Task goal
Below are entries; write every one of them out again exactly.

Given data
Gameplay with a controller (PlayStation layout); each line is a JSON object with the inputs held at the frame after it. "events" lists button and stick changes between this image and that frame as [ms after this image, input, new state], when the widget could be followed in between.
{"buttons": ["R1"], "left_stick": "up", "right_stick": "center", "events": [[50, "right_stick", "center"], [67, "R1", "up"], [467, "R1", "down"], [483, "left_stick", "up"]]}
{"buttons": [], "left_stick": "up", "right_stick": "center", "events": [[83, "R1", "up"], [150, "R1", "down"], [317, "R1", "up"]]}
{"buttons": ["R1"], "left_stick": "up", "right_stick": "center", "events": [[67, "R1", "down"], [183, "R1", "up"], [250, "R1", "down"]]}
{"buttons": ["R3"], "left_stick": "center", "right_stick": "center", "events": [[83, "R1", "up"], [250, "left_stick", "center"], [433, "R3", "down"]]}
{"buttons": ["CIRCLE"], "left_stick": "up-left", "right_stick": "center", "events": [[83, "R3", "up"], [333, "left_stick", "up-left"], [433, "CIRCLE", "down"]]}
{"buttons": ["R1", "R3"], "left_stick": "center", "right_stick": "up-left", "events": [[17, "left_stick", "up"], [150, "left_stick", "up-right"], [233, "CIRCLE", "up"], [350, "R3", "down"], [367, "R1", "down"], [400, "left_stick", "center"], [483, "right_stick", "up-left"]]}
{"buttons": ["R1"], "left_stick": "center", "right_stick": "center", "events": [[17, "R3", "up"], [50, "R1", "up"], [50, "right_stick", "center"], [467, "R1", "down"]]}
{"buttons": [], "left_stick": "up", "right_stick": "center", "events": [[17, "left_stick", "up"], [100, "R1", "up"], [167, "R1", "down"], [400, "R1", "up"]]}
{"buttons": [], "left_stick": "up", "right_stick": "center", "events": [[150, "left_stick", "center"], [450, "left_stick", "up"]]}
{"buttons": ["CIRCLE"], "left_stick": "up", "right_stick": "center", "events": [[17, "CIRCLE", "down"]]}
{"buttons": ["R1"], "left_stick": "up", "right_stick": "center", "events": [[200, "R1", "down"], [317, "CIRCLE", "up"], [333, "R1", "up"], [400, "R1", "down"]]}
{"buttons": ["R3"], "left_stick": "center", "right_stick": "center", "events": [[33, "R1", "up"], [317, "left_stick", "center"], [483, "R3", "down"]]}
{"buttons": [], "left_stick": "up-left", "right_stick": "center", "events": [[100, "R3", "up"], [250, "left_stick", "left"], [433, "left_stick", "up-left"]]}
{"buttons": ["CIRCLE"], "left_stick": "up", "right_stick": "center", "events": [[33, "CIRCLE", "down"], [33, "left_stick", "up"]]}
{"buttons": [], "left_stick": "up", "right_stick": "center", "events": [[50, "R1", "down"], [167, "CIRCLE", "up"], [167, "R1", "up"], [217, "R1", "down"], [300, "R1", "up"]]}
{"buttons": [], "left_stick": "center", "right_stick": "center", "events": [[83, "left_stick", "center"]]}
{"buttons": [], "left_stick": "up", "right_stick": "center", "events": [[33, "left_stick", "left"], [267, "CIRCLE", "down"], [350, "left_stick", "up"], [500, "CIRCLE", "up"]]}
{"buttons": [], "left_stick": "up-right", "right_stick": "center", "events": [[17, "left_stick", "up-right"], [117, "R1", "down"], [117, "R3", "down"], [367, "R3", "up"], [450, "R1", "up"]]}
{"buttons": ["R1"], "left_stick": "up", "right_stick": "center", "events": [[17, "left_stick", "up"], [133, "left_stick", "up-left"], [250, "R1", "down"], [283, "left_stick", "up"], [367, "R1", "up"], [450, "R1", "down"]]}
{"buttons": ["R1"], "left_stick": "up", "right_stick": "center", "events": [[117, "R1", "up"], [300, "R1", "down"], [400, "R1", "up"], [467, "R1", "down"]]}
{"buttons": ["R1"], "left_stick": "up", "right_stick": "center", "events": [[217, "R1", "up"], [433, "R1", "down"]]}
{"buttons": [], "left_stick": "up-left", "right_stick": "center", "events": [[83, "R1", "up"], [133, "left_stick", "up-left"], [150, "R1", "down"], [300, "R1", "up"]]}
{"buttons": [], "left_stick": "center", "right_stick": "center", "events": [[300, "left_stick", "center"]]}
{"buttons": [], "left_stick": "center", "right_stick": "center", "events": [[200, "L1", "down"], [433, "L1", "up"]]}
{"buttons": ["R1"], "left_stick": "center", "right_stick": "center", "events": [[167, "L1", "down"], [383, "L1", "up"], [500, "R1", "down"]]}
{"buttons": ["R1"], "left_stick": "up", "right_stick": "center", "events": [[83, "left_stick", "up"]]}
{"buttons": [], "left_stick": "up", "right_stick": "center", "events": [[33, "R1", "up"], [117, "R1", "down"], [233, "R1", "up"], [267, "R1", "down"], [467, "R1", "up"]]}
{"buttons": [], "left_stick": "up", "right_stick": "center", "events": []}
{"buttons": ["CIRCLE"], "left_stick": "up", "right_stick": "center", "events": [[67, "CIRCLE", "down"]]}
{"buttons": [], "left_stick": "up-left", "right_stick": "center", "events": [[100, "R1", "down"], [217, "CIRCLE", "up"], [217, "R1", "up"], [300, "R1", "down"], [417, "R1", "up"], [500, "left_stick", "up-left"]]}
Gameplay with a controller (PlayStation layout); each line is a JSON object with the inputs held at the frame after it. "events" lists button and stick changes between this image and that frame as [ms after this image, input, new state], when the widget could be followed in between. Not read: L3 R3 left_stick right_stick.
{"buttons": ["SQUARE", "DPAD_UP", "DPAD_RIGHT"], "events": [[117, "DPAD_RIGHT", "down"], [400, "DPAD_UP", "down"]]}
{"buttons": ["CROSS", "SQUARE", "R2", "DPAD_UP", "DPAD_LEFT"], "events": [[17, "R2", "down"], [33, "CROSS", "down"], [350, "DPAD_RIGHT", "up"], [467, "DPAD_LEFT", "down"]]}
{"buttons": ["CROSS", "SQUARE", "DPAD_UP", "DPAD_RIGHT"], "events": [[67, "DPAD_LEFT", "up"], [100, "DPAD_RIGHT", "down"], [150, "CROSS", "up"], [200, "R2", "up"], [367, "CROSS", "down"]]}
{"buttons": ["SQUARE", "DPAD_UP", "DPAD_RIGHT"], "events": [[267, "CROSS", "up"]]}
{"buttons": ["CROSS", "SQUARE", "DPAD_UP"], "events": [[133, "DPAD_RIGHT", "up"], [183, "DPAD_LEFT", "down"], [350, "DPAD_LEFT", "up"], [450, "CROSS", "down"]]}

Task answer
Gameplay with a controller (PlayStation layout); each line is a JSON object with the inputs held at the frame after it. "events" lists button and stick changes between this image and that frame as [ms after this image, input, new state], when the widget could be followed in between.
{"buttons": ["R1"], "left_stick": "up", "right_stick": "center", "events": [[50, "right_stick", "center"], [67, "R1", "up"], [467, "R1", "down"], [483, "left_stick", "up"]]}
{"buttons": [], "left_stick": "up", "right_stick": "center", "events": [[83, "R1", "up"], [150, "R1", "down"], [317, "R1", "up"]]}
{"buttons": ["R1"], "left_stick": "up", "right_stick": "center", "events": [[67, "R1", "down"], [183, "R1", "up"], [250, "R1", "down"]]}
{"buttons": ["R3"], "left_stick": "center", "right_stick": "center", "events": [[83, "R1", "up"], [250, "left_stick", "center"], [433, "R3", "down"]]}
{"buttons": ["CIRCLE"], "left_stick": "up-left", "right_stick": "center", "events": [[83, "R3", "up"], [333, "left_stick", "up-left"], [433, "CIRCLE", "down"]]}
{"buttons": ["R1", "R3"], "left_stick": "center", "right_stick": "up-left", "events": [[17, "left_stick", "up"], [150, "left_stick", "up-right"], [233, "CIRCLE", "up"], [350, "R3", "down"], [367, "R1", "down"], [400, "left_stick", "center"], [483, "right_stick", "up-left"]]}
{"buttons": ["R1"], "left_stick": "center", "right_stick": "center", "events": [[17, "R3", "up"], [50, "R1", "up"], [50, "right_stick", "center"], [467, "R1", "down"]]}
{"buttons": [], "left_stick": "up", "right_stick": "center", "events": [[17, "left_stick", "up"], [100, "R1", "up"], [167, "R1", "down"], [400, "R1", "up"]]}
{"buttons": [], "left_stick": "up", "right_stick": "center", "events": [[150, "left_stick", "center"], [450, "left_stick", "up"]]}
{"buttons": ["CIRCLE"], "left_stick": "up", "right_stick": "center", "events": [[17, "CIRCLE", "down"]]}
{"buttons": ["R1"], "left_stick": "up", "right_stick": "center", "events": [[200, "R1", "down"], [317, "CIRCLE", "up"], [333, "R1", "up"], [400, "R1", "down"]]}
{"buttons": ["R3"], "left_stick": "center", "right_stick": "center", "events": [[33, "R1", "up"], [317, "left_stick", "center"], [483, "R3", "down"]]}
{"buttons": [], "left_stick": "up-left", "right_stick": "center", "events": [[100, "R3", "up"], [250, "left_stick", "left"], [433, "left_stick", "up-left"]]}
{"buttons": ["CIRCLE"], "left_stick": "up", "right_stick": "center", "events": [[33, "CIRCLE", "down"], [33, "left_stick", "up"]]}
{"buttons": [], "left_stick": "up", "right_stick": "center", "events": [[50, "R1", "down"], [167, "CIRCLE", "up"], [167, "R1", "up"], [217, "R1", "down"], [300, "R1", "up"]]}
{"buttons": [], "left_stick": "center", "right_stick": "center", "events": [[83, "left_stick", "center"]]}
{"buttons": [], "left_stick": "up", "right_stick": "center", "events": [[33, "left_stick", "left"], [267, "CIRCLE", "down"], [350, "left_stick", "up"], [500, "CIRCLE", "up"]]}
{"buttons": [], "left_stick": "up-right", "right_stick": "center", "events": [[17, "left_stick", "up-right"], [117, "R1", "down"], [117, "R3", "down"], [367, "R3", "up"], [450, "R1", "up"]]}
{"buttons": ["R1"], "left_stick": "up", "right_stick": "center", "events": [[17, "left_stick", "up"], [133, "left_stick", "up-left"], [250, "R1", "down"], [283, "left_stick", "up"], [367, "R1", "up"], [450, "R1", "down"]]}
{"buttons": ["R1"], "left_stick": "up", "right_stick": "center", "events": [[117, "R1", "up"], [300, "R1", "down"], [400, "R1", "up"], [467, "R1", "down"]]}
{"buttons": ["R1"], "left_stick": "up", "right_stick": "center", "events": [[217, "R1", "up"], [433, "R1", "down"]]}
{"buttons": [], "left_stick": "up-left", "right_stick": "center", "events": [[83, "R1", "up"], [133, "left_stick", "up-left"], [150, "R1", "down"], [300, "R1", "up"]]}
{"buttons": [], "left_stick": "center", "right_stick": "center", "events": [[300, "left_stick", "center"]]}
{"buttons": [], "left_stick": "center", "right_stick": "center", "events": [[200, "L1", "down"], [433, "L1", "up"]]}
{"buttons": ["R1"], "left_stick": "center", "right_stick": "center", "events": [[167, "L1", "down"], [383, "L1", "up"], [500, "R1", "down"]]}
{"buttons": ["R1"], "left_stick": "up", "right_stick": "center", "events": [[83, "left_stick", "up"]]}
{"buttons": [], "left_stick": "up", "right_stick": "center", "events": [[33, "R1", "up"], [117, "R1", "down"], [233, "R1", "up"], [267, "R1", "down"], [467, "R1", "up"]]}
{"buttons": [], "left_stick": "up", "right_stick": "center", "events": []}
{"buttons": ["CIRCLE"], "left_stick": "up", "right_stick": "center", "events": [[67, "CIRCLE", "down"]]}
{"buttons": [], "left_stick": "up-left", "right_stick": "center", "events": [[100, "R1", "down"], [217, "CIRCLE", "up"], [217, "R1", "up"], [300, "R1", "down"], [417, "R1", "up"], [500, "left_stick", "up-left"]]}
Gameplay with a controller (PlayStation layout); each line is a JSON object with the inputs held at the frame after it. "events" lists button and stick changes between this image and that frame as [ms after this image, input, new state], when the widget could be followed in between. Not read: L3 R3 left_stick right_stick.
{"buttons": ["SQUARE", "DPAD_UP", "DPAD_RIGHT"], "events": [[117, "DPAD_RIGHT", "down"], [400, "DPAD_UP", "down"]]}
{"buttons": ["CROSS", "SQUARE", "R2", "DPAD_UP", "DPAD_LEFT"], "events": [[17, "R2", "down"], [33, "CROSS", "down"], [350, "DPAD_RIGHT", "up"], [467, "DPAD_LEFT", "down"]]}
{"buttons": ["CROSS", "SQUARE", "DPAD_UP", "DPAD_RIGHT"], "events": [[67, "DPAD_LEFT", "up"], [100, "DPAD_RIGHT", "down"], [150, "CROSS", "up"], [200, "R2", "up"], [367, "CROSS", "down"]]}
{"buttons": ["SQUARE", "DPAD_UP", "DPAD_RIGHT"], "events": [[267, "CROSS", "up"]]}
{"buttons": ["CROSS", "SQUARE", "DPAD_UP"], "events": [[133, "DPAD_RIGHT", "up"], [183, "DPAD_LEFT", "down"], [350, "DPAD_LEFT", "up"], [450, "CROSS", "down"]]}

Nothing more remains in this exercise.